Assistant Models
Skulk uses speculative decoding to accelerate inference. For speculative decoding to work, the serving node must have access to a smaller draft model that proposes token candidates for the target model to verify. Different model families ship their draft-model weights in different ways — SWP handles both.
Pattern 1: Embedded MTP heads (Qwen3, DeepSeek)
Qwen3 and DeepSeek V3/R1 embed multi-token prediction (MTP) heads directly as
mtp.* tensor keys inside the BF16 checkpoint. Standard quantization pipelines
(mlx-lm's sanitize()) strip these keys when converting the model. SWP
re-extracts them from the original BF16 checkpoint and publishes the result at
full precision (bf16, unquantized) as mtp.safetensors to a separate Hugging
Face repository. One bf16 sidecar serves every quantization of the base model,
so there is one sidecar per base model.
Catalog fields for this pattern:
mtp_source_repo: Qwen/Qwen3.5-9B # BF16 source to extract from
mtp_sidecar_repo: FoxlightAI/qwen3-5-9b-mtp # where mtp.safetensors lands
Detection: skulk-weights catalog add fetches model.safetensors.index.json
from the resolved BF16 base and counts keys that start with mtp. or contain
.mtp.. If any are found, MTP fields are written to the catalog entry.
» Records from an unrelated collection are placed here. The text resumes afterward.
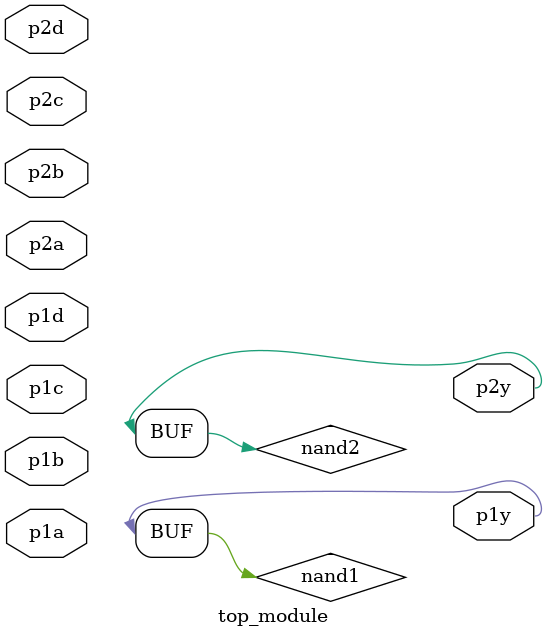
<source format=sv>
module top_module(
	input p1a, 
	input p1b, 
	input p1c, 
	input p1d, 
	output p1y, 
	input p2a, 
	input p2b, 
	input p2c, 
	input p2d, 
	output p2y
);
	
	// Define internal signals
	wire nand1, nand2;
	
	// NAND gate 1
	nand #(4) nand_gate1(
		.in1(p1a), 
		.in2(p1b), 
		.in3(p1c), 
		.in4(p1d), 
		.out(nand1)
	);
	
	// NAND gate 2
	nand #(4) nand_gate2(
		.in1(p2a), 
		.in2(p2b), 
		.in3(p2c), 
		.in4(p2d), 
		.out(nand2)
	);
	
	// Assign output signals
	assign p1y = nand1;
	assign p2y = nand2;
	
endmodule

</source>
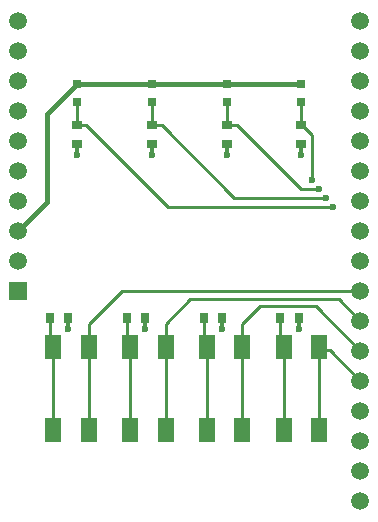
<source format=gtl>
G04*
G04 #@! TF.GenerationSoftware,Altium Limited,Altium Designer,20.0.11 (256)*
G04*
G04 Layer_Physical_Order=1*
G04 Layer_Color=255*
%FSLAX25Y25*%
%MOIN*%
G70*
G01*
G75*
%ADD12C,0.01000*%
%ADD13R,0.03200X0.03000*%
%ADD14R,0.03000X0.03200*%
%ADD15R,0.05512X0.07874*%
%ADD16R,0.03150X0.03150*%
%ADD23C,0.01200*%
%ADD24C,0.01600*%
%ADD25C,0.05906*%
%ADD26R,0.05906X0.05906*%
%ADD27C,0.02362*%
D12*
X25591Y131003D02*
X28597D01*
X55800Y103800D02*
X111000D01*
X28597Y131003D02*
X55800Y103800D01*
X103800Y112800D02*
Y127697D01*
X100394Y131003D02*
X100494D01*
X100394D02*
Y138779D01*
X100494Y131003D02*
X103800Y127697D01*
X100200Y109800D02*
X106200D01*
X75459Y131003D02*
X78997D01*
X75459D02*
Y138779D01*
X78997Y131003D02*
X100200Y109800D01*
X78000Y106800D02*
X108600D01*
X50525Y131003D02*
X53797D01*
X50525D02*
Y138779D01*
X53797Y131003D02*
X78000Y106800D01*
X25591Y131003D02*
Y138779D01*
X40472Y75906D02*
X120079D01*
X112784Y73200D02*
X120079Y65905D01*
X63358Y73200D02*
X112784D01*
X105184Y70800D02*
X120079Y55905D01*
X86548Y70800D02*
X105184D01*
X80709Y64961D02*
X86548Y70800D01*
X55118Y64961D02*
X63358Y73200D01*
X29528Y64961D02*
X40472Y75906D01*
X29528Y57087D02*
Y64961D01*
X43307Y29528D02*
Y57087D01*
X106299D02*
X107371Y56015D01*
X120079Y45906D02*
Y45906D01*
X107371Y56015D02*
X109969D01*
X120079Y45906D01*
X106299Y29528D02*
Y55905D01*
Y57087D01*
X55118D02*
Y64961D01*
X80709Y57087D02*
Y64961D01*
X94488Y29528D02*
Y57087D01*
X93407Y58168D02*
Y66929D01*
Y58168D02*
X94488Y57087D01*
X80709Y29528D02*
Y57087D01*
X68898Y29528D02*
Y57087D01*
X67816Y58168D02*
Y66929D01*
Y58168D02*
X68898Y57087D01*
X55118Y29528D02*
Y57087D01*
X42226Y58168D02*
Y66929D01*
Y58168D02*
X43307Y57087D01*
X29528Y29528D02*
Y57087D01*
X17717Y29528D02*
Y57087D01*
X16635Y58168D02*
Y66929D01*
Y58168D02*
X17717Y57087D01*
D13*
X100394Y124903D02*
D03*
Y131003D02*
D03*
X75459Y124903D02*
D03*
Y131003D02*
D03*
X50525Y124903D02*
D03*
Y131003D02*
D03*
X25591Y124903D02*
D03*
Y131003D02*
D03*
D14*
X16635Y66929D02*
D03*
X22735D02*
D03*
X42226D02*
D03*
X48326D02*
D03*
X67816D02*
D03*
X73916D02*
D03*
X93407D02*
D03*
X99507D02*
D03*
D15*
X94488Y29528D02*
D03*
Y57087D02*
D03*
X106299Y29528D02*
D03*
Y57087D02*
D03*
X68898Y29528D02*
D03*
Y57087D02*
D03*
X80709Y29528D02*
D03*
Y57087D02*
D03*
X17717Y29528D02*
D03*
Y57087D02*
D03*
X29528Y29528D02*
D03*
Y57087D02*
D03*
X43307Y29528D02*
D03*
Y57087D02*
D03*
X55118Y29528D02*
D03*
Y57087D02*
D03*
D16*
X25591Y144685D02*
D03*
Y138779D02*
D03*
X50525Y144685D02*
D03*
Y138779D02*
D03*
X75459Y144685D02*
D03*
Y138779D02*
D03*
X100394Y144685D02*
D03*
Y138779D02*
D03*
D23*
X48326Y63000D02*
Y66929D01*
X22735Y63000D02*
Y66929D01*
X73916Y63000D02*
Y66929D01*
X99507Y63000D02*
Y66929D01*
X25591Y120974D02*
Y124903D01*
X50525Y120974D02*
Y124903D01*
X75459Y120974D02*
Y124903D01*
X100394Y120974D02*
Y124903D01*
D24*
X75459Y144685D02*
X100394D01*
X50525D02*
X75459D01*
X25591D02*
X50525D01*
X15600Y134695D02*
X25591Y144685D01*
X15600Y105600D02*
Y134695D01*
X5906Y95906D02*
X15600Y105600D01*
D25*
X5906Y95906D02*
D03*
Y165905D02*
D03*
Y155905D02*
D03*
Y145905D02*
D03*
Y135906D02*
D03*
Y125906D02*
D03*
Y115905D02*
D03*
Y105905D02*
D03*
Y85905D02*
D03*
X120079Y165905D02*
D03*
Y5906D02*
D03*
Y15905D02*
D03*
Y25905D02*
D03*
Y35906D02*
D03*
Y45906D02*
D03*
Y55905D02*
D03*
Y65905D02*
D03*
Y75906D02*
D03*
Y85905D02*
D03*
Y95906D02*
D03*
Y105905D02*
D03*
Y115905D02*
D03*
Y125906D02*
D03*
Y135906D02*
D03*
Y145905D02*
D03*
Y155905D02*
D03*
D26*
X5906Y75906D02*
D03*
D27*
X25591Y120974D02*
D03*
X100394D02*
D03*
X75459D02*
D03*
X50525D02*
D03*
X22735Y63000D02*
D03*
X48326D02*
D03*
X73916D02*
D03*
X99507D02*
D03*
X111000Y103800D02*
D03*
X108600Y106800D02*
D03*
X106200Y109800D02*
D03*
X103800Y112800D02*
D03*
M02*

</source>
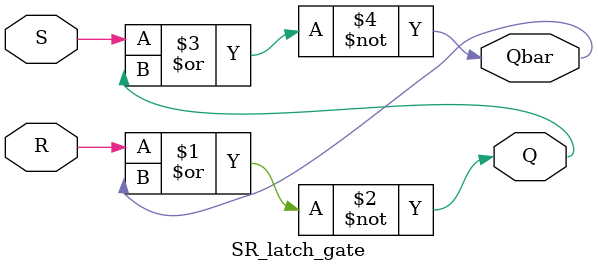
<source format=v>
module SR_latch_gate (input R, input S, output Q, output Qbar);
  nor (Q, R, Qbar);
  nor (Qbar, S, Q);
endmodule


</source>
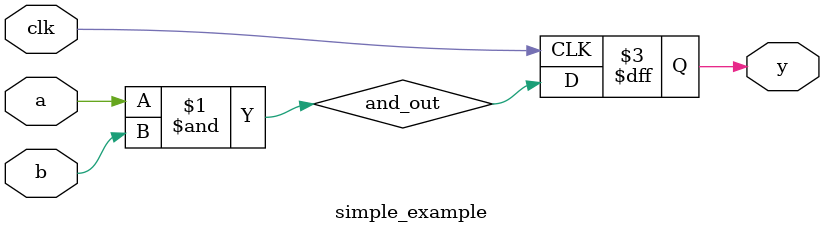
<source format=sv>
module simple_example (
    input  logic a, b, clk,
    output logic y
);

    // Internal signal
    logic and_out;

    // Combinational logic using 'assign'
    assign and_out = a & b; // AND operation

    // Sequential logic using 'always' (D Flip-Flop)
    always_ff @(posedge clk) begin
        y <= and_out; 
    end

endmodule


</source>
See the MTP sidecar guide for full instructions.
Pattern 2: Companion assistant (Gemma 4)
Gemma 4 does not embed MTP tensors in the base checkpoint. Instead, Google publishes a separate assistant model alongside each instruction-tuned release. The assistant is already quantized and published on Hugging Face — no tensor extraction is needed.
The naming convention is {base_model}-assistant:
| Instruction-tuned model | Companion assistant |
|---|---|
google/gemma-4-31B-it | google/gemma-4-31B-it-assistant |
google/gemma-4-26B-A4B-it | google/gemma-4-26B-A4B-it-assistant |
Catalog field for this pattern:
assistant_model_repo: google/gemma-4-31B-it-assistant
assistant_model_repo is mutually exclusive with mtp_source_repo and
mtp_sidecar_repo. Setting both on the same entry is a validation error.
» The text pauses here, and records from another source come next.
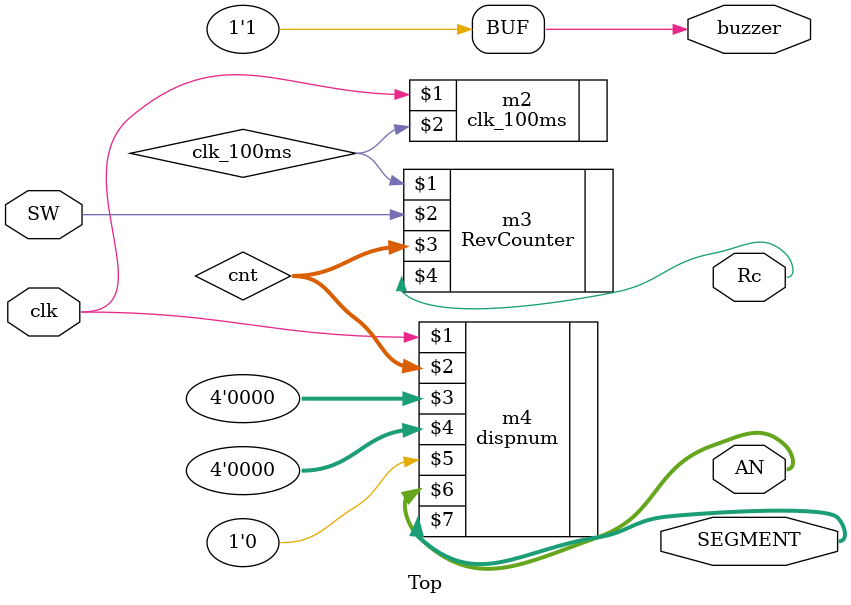
<source format=v>
`timescale 1ns / 1ps
module Top(input wire clk,
output wire buzzer,
output wire [7:0]SEGMENT,
output wire [3:0]AN,
output wire Rc,
input wire SW
    );

wire [31:0]clk_div;
wire btn_out;
wire clk_100ms;
wire [15:0]cnt;
assign buzzer = 1;
clk_100ms m2(clk, clk_100ms);
 RevCounter m3(clk_100ms,SW,cnt,Rc);
 dispnum m4(clk,cnt,4'b0,4'b0,1'b0,AN,SEGMENT);
endmodule

</source>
Detection: find_assistant_model checks three candidates in order via a HEAD
request against the HuggingFace API—{model}-assistant for the pasted model
itself, then {immediate_base}-assistant, then {resolved_base}-assistant for
the resolved BF16 root. The first candidate that exists (HTTP 200) is written to
the catalog entry. No download occurs.
When an assistant is found, the written entry uses assistant_model_repo and
omits the mtp_* fields—assistant presence takes priority at write time.
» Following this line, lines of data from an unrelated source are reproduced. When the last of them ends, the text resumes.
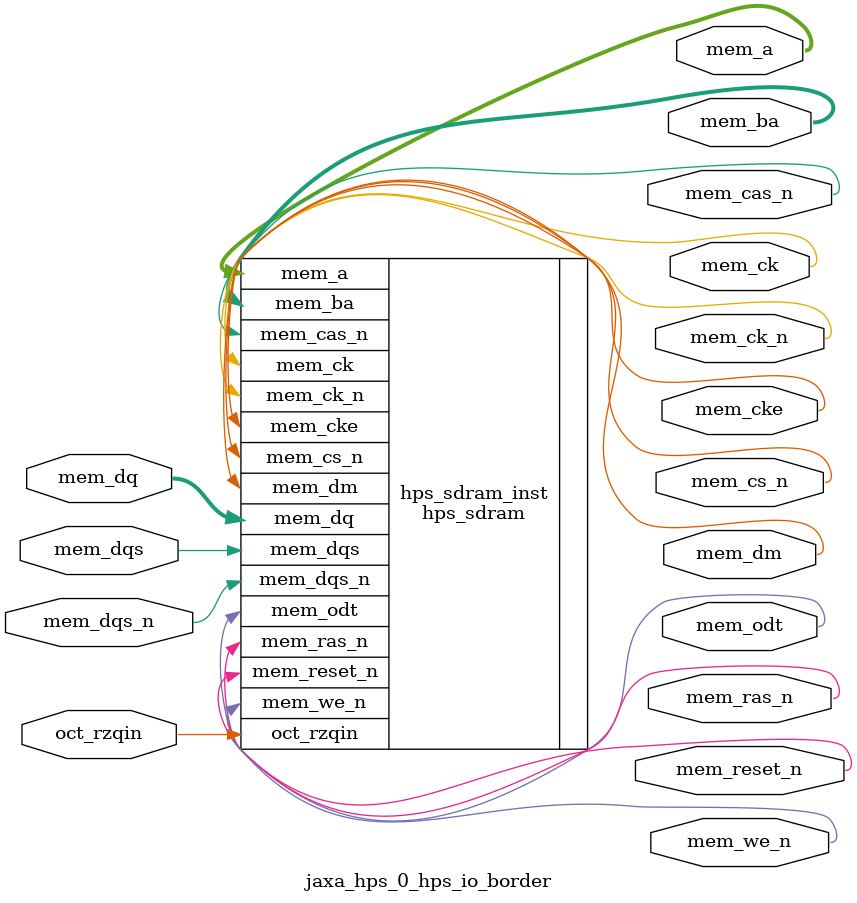
<source format=sv>


module jaxa_hps_0_hps_io_border(
// memory
  output wire [13 - 1 : 0 ] mem_a
 ,output wire [3 - 1 : 0 ] mem_ba
 ,output wire [1 - 1 : 0 ] mem_ck
 ,output wire [1 - 1 : 0 ] mem_ck_n
 ,output wire [1 - 1 : 0 ] mem_cke
 ,output wire [1 - 1 : 0 ] mem_cs_n
 ,output wire [1 - 1 : 0 ] mem_ras_n
 ,output wire [1 - 1 : 0 ] mem_cas_n
 ,output wire [1 - 1 : 0 ] mem_we_n
 ,output wire [1 - 1 : 0 ] mem_reset_n
 ,inout wire [8 - 1 : 0 ] mem_dq
 ,inout wire [1 - 1 : 0 ] mem_dqs
 ,inout wire [1 - 1 : 0 ] mem_dqs_n
 ,output wire [1 - 1 : 0 ] mem_odt
 ,output wire [1 - 1 : 0 ] mem_dm
 ,input wire [1 - 1 : 0 ] oct_rzqin
);


hps_sdram hps_sdram_inst(
 .mem_dq({
    mem_dq[7:0] // 7:0
  })
,.mem_odt({
    mem_odt[0:0] // 0:0
  })
,.mem_ras_n({
    mem_ras_n[0:0] // 0:0
  })
,.mem_dqs_n({
    mem_dqs_n[0:0] // 0:0
  })
,.mem_dqs({
    mem_dqs[0:0] // 0:0
  })
,.mem_dm({
    mem_dm[0:0] // 0:0
  })
,.mem_we_n({
    mem_we_n[0:0] // 0:0
  })
,.mem_cas_n({
    mem_cas_n[0:0] // 0:0
  })
,.mem_ba({
    mem_ba[2:0] // 2:0
  })
,.mem_a({
    mem_a[12:0] // 12:0
  })
,.mem_cs_n({
    mem_cs_n[0:0] // 0:0
  })
,.mem_ck({
    mem_ck[0:0] // 0:0
  })
,.mem_cke({
    mem_cke[0:0] // 0:0
  })
,.oct_rzqin({
    oct_rzqin[0:0] // 0:0
  })
,.mem_reset_n({
    mem_reset_n[0:0] // 0:0
  })
,.mem_ck_n({
    mem_ck_n[0:0] // 0:0
  })
);

endmodule


</source>
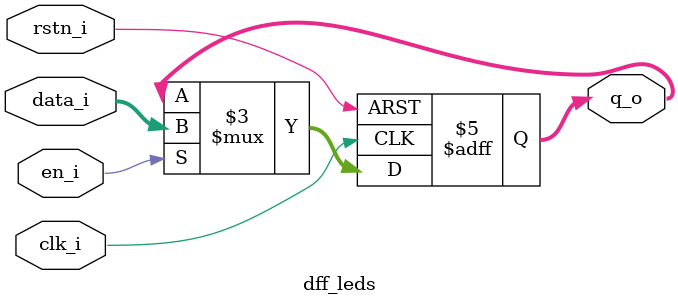
<source format=v>
`timescale 1ns / 1ps


module dff_leds(
 input [9:0] data_i,
 input clk_i,
 input rstn_i,
 input en_i,
 output reg [9:0]q_o
    );
always @(posedge clk_i or negedge rstn_i) begin 
 if ( !rstn_i ) q_o<= 0; 
  else if ( en_i ) q_o<= data_i; 
end 
endmodule

</source>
Choosing between the two patterns
You do not choose — SWP detects the correct pattern automatically. The decision tree is:
- Resolve the BF16 base model from the quantized model's
base_model:quantized:tag. - Fetch
model.safetensors.index.jsonfrom the BF16 base. Countmtp.*keys. - If
mtp.*keys are found → write MTP fields. - If no
mtp.*keys are found → check HuggingFace for a companion assistant ({base}-assistant). If found → writeassistant_model_repo. - If neither → no speculative-decoding fields are written.
Catalog schema summary
# Embedded MTP heads (Qwen3, DeepSeek) — sidecar ships bf16, one per base model
mtp_source_repo: owner/model-bf16
mtp_sidecar_repo: FoxlightAI/model-mtp
# Companion assistant (Gemma 4)
assistant_model_repo: google/gemma-4-31B-it-assistant
Both groups are optional and mutually exclusive. An entry with neither is a valid vindex-only entry with no speculative-decoding support.